▶ **Exercise instructions**
Without including any picture, write out the entries exactly as they stand.

▶ **Input for this task**
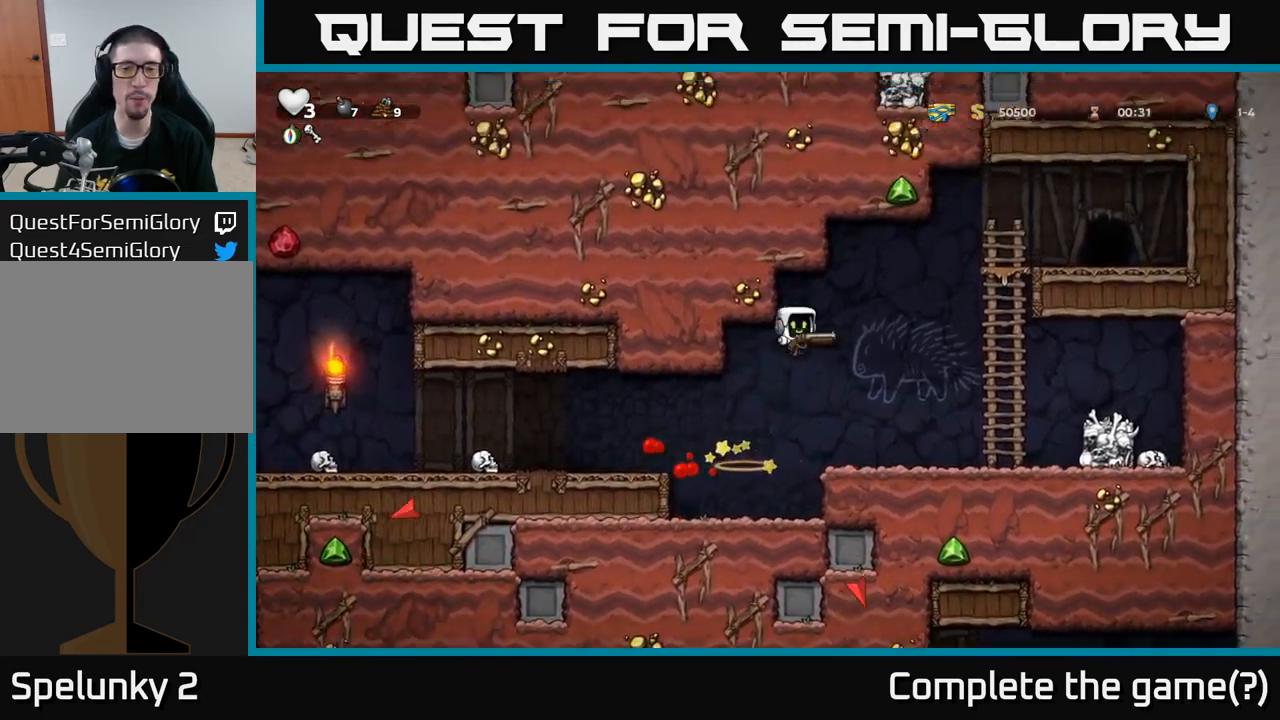
{"dt_ms": 500, "buttons": ["A"], "left_stick": "left", "events": [[133, "A", "up"], [300, "left_stick", "right"], [350, "A", "down"], [417, "left_stick", "left"], [450, "A", "up"], [483, "A", "down"]]}
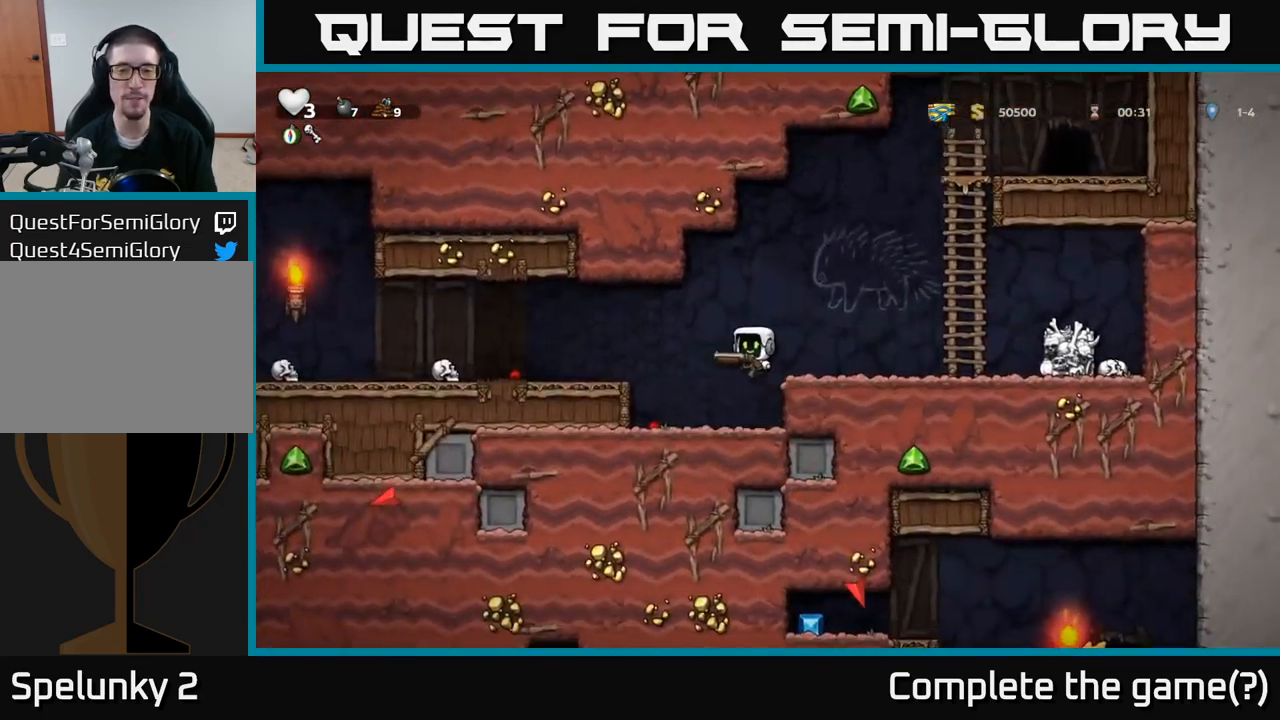
{"dt_ms": 500, "buttons": ["A"], "left_stick": "left", "events": [[100, "A", "up"], [150, "A", "down"], [233, "A", "up"], [367, "A", "down"], [400, "left_stick", "center"], [500, "left_stick", "left"]]}
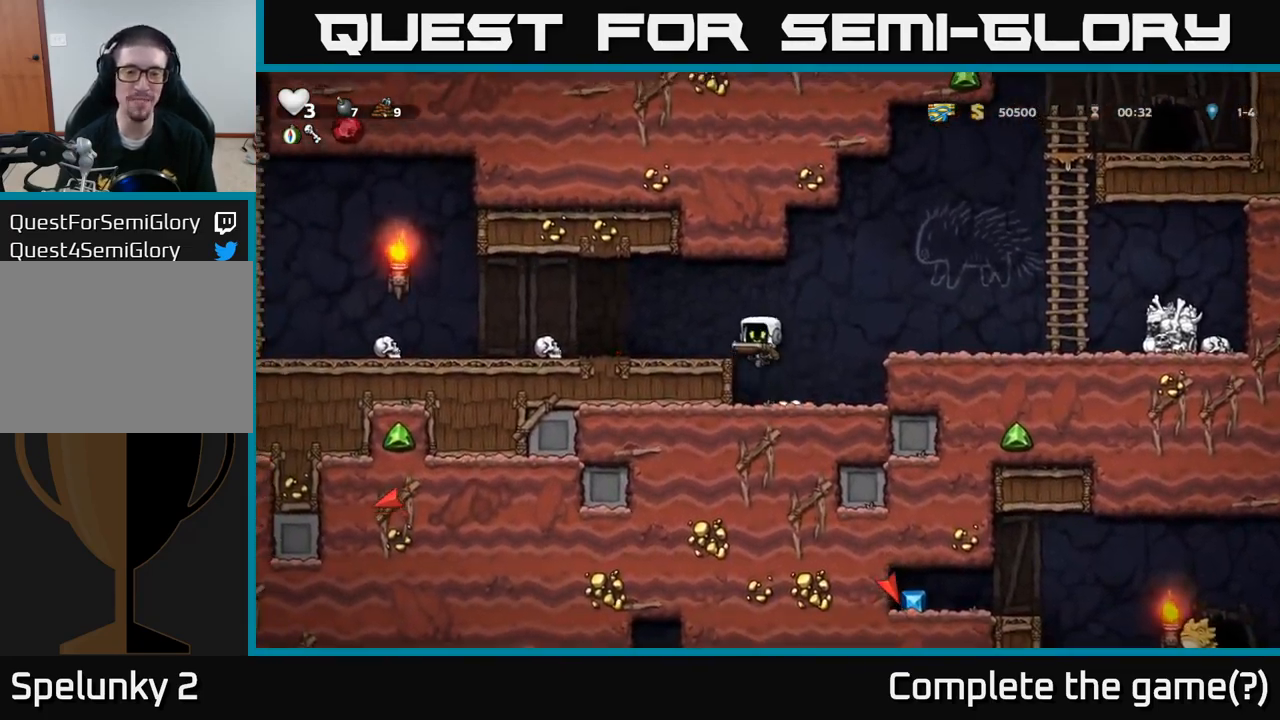
{"dt_ms": 500, "buttons": [], "left_stick": "left", "events": [[183, "A", "up"]]}
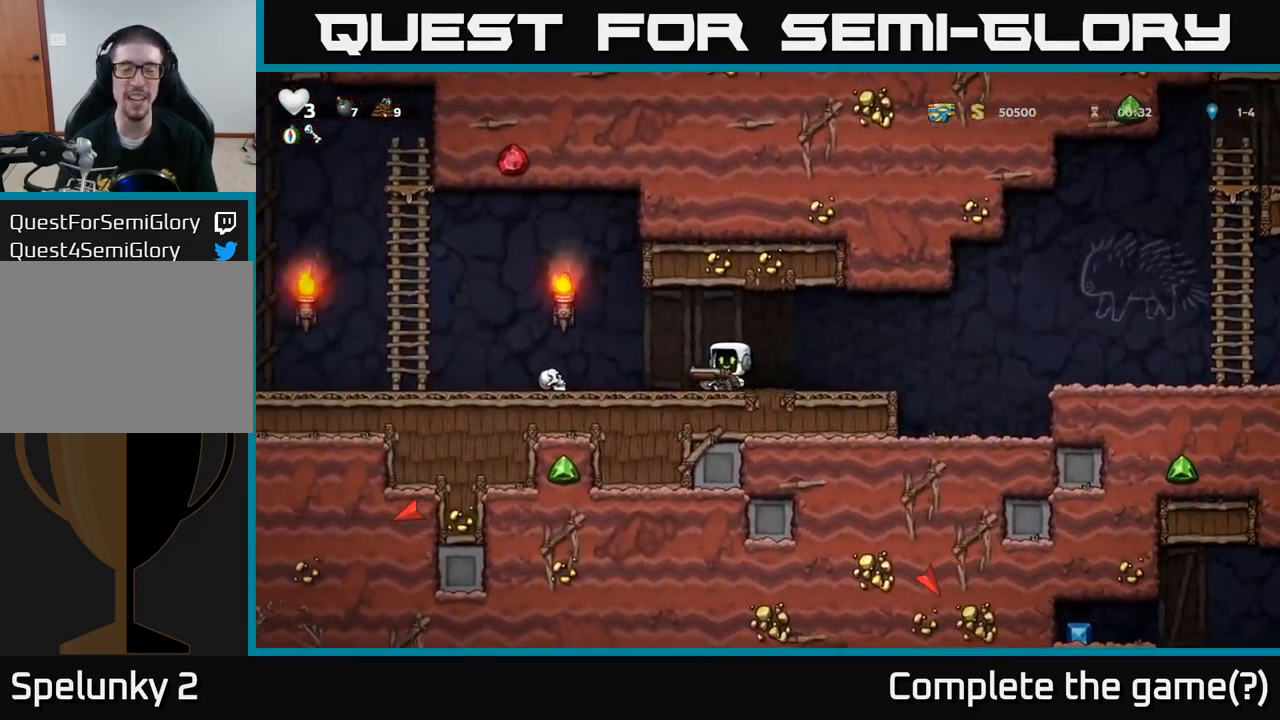
{"dt_ms": 500, "buttons": ["A"], "left_stick": "left", "events": [[333, "A", "down"]]}
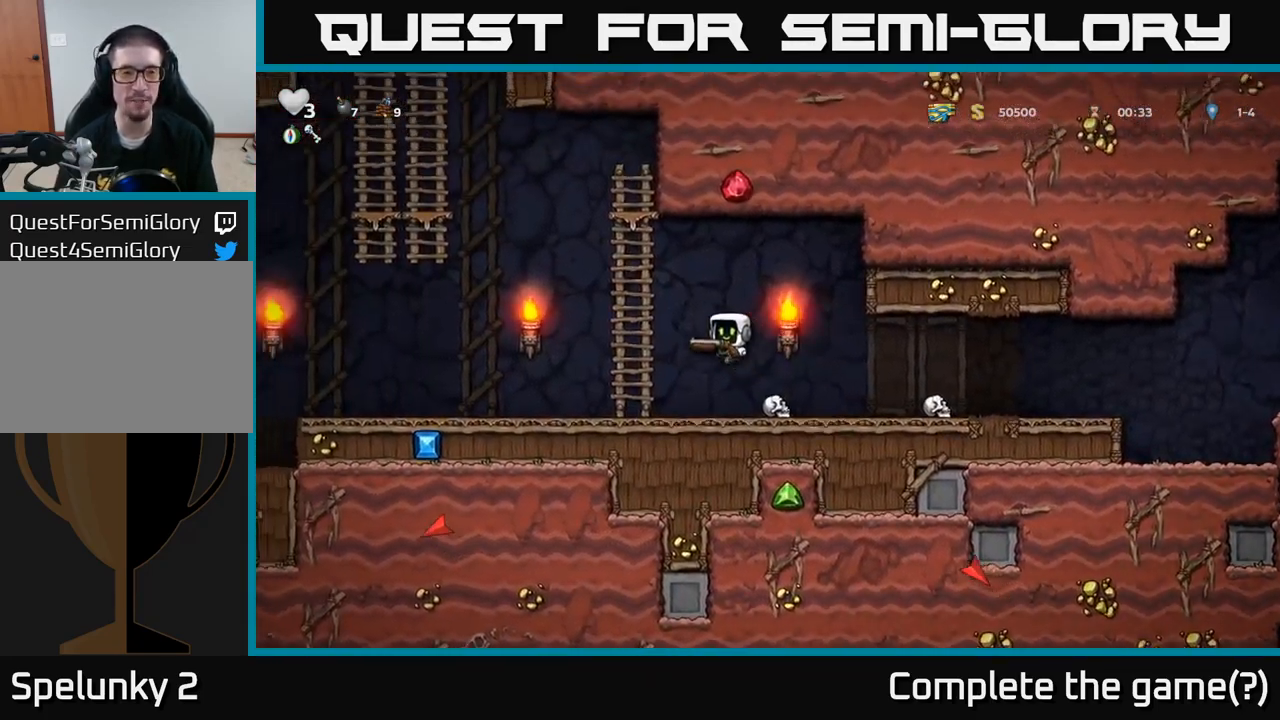
{"dt_ms": 500, "buttons": ["A"], "left_stick": "left", "events": [[67, "left_stick", "up-left"], [183, "A", "up"], [300, "left_stick", "left"], [350, "A", "down"]]}
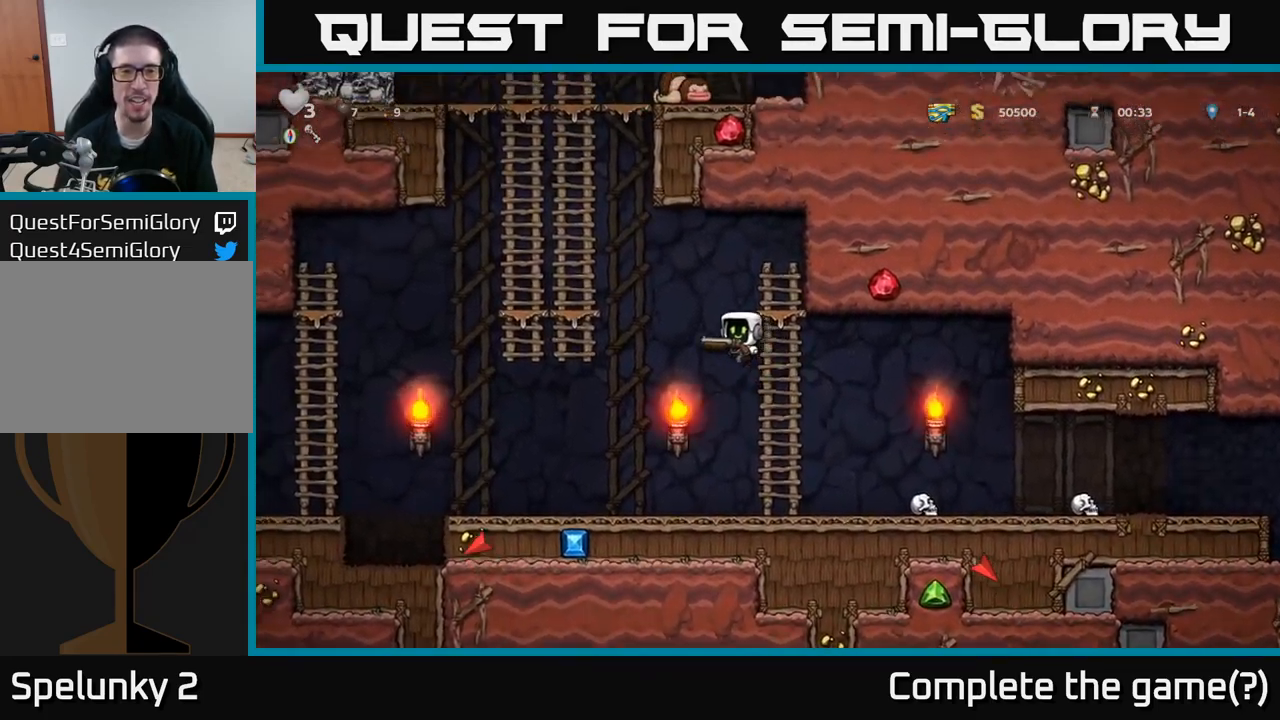
{"dt_ms": 499, "buttons": [], "left_stick": "up-left", "events": [[250, "left_stick", "up-left"], [283, "A", "up"]]}
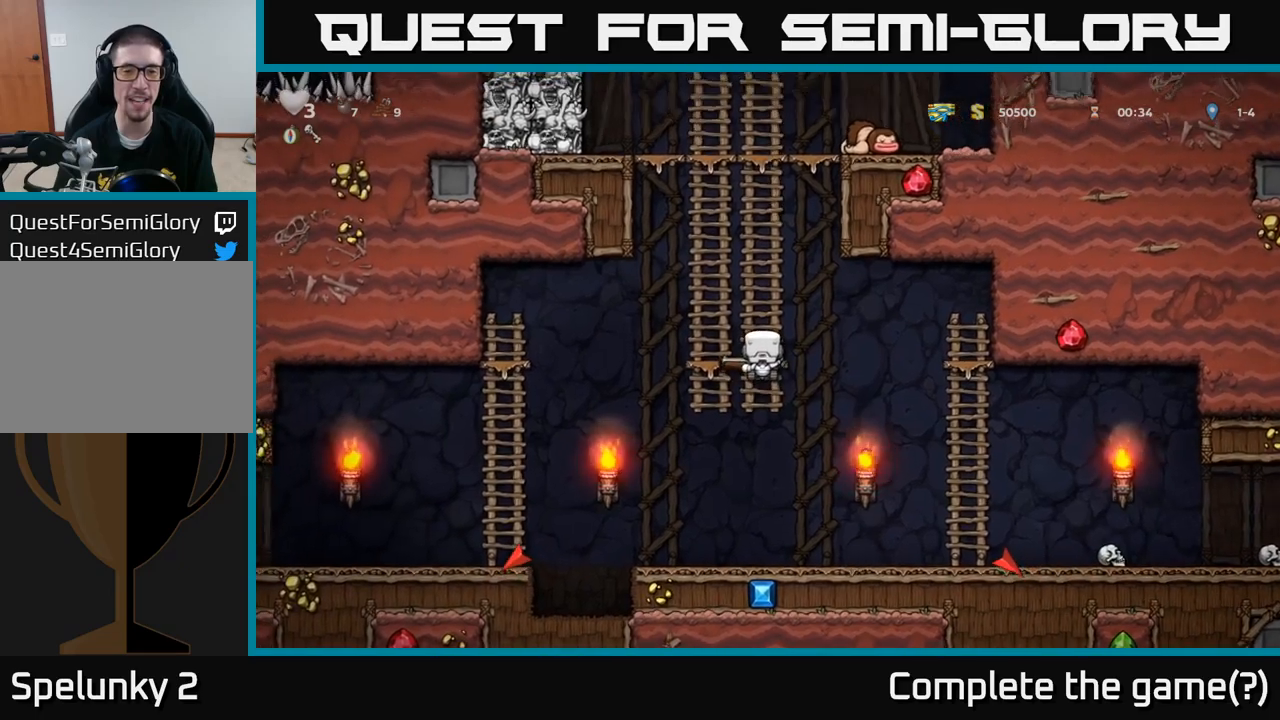
{"dt_ms": 500, "buttons": [], "left_stick": "left", "events": [[200, "left_stick", "left"], [217, "A", "down"], [367, "A", "up"]]}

▶ **Worked solution**
{"dt_ms": 500, "buttons": ["A"], "left_stick": "left", "events": [[133, "A", "up"], [300, "left_stick", "right"], [350, "A", "down"], [417, "left_stick", "left"], [450, "A", "up"], [483, "A", "down"]]}
{"dt_ms": 500, "buttons": ["A"], "left_stick": "left", "events": [[100, "A", "up"], [150, "A", "down"], [233, "A", "up"], [367, "A", "down"], [400, "left_stick", "center"], [500, "left_stick", "left"]]}
{"dt_ms": 500, "buttons": [], "left_stick": "left", "events": [[183, "A", "up"]]}
{"dt_ms": 500, "buttons": ["A"], "left_stick": "left", "events": [[333, "A", "down"]]}
{"dt_ms": 500, "buttons": ["A"], "left_stick": "left", "events": [[67, "left_stick", "up-left"], [183, "A", "up"], [300, "left_stick", "left"], [350, "A", "down"]]}
{"dt_ms": 499, "buttons": [], "left_stick": "up-left", "events": [[250, "left_stick", "up-left"], [283, "A", "up"]]}
{"dt_ms": 500, "buttons": [], "left_stick": "left", "events": [[200, "left_stick", "left"], [217, "A", "down"], [367, "A", "up"]]}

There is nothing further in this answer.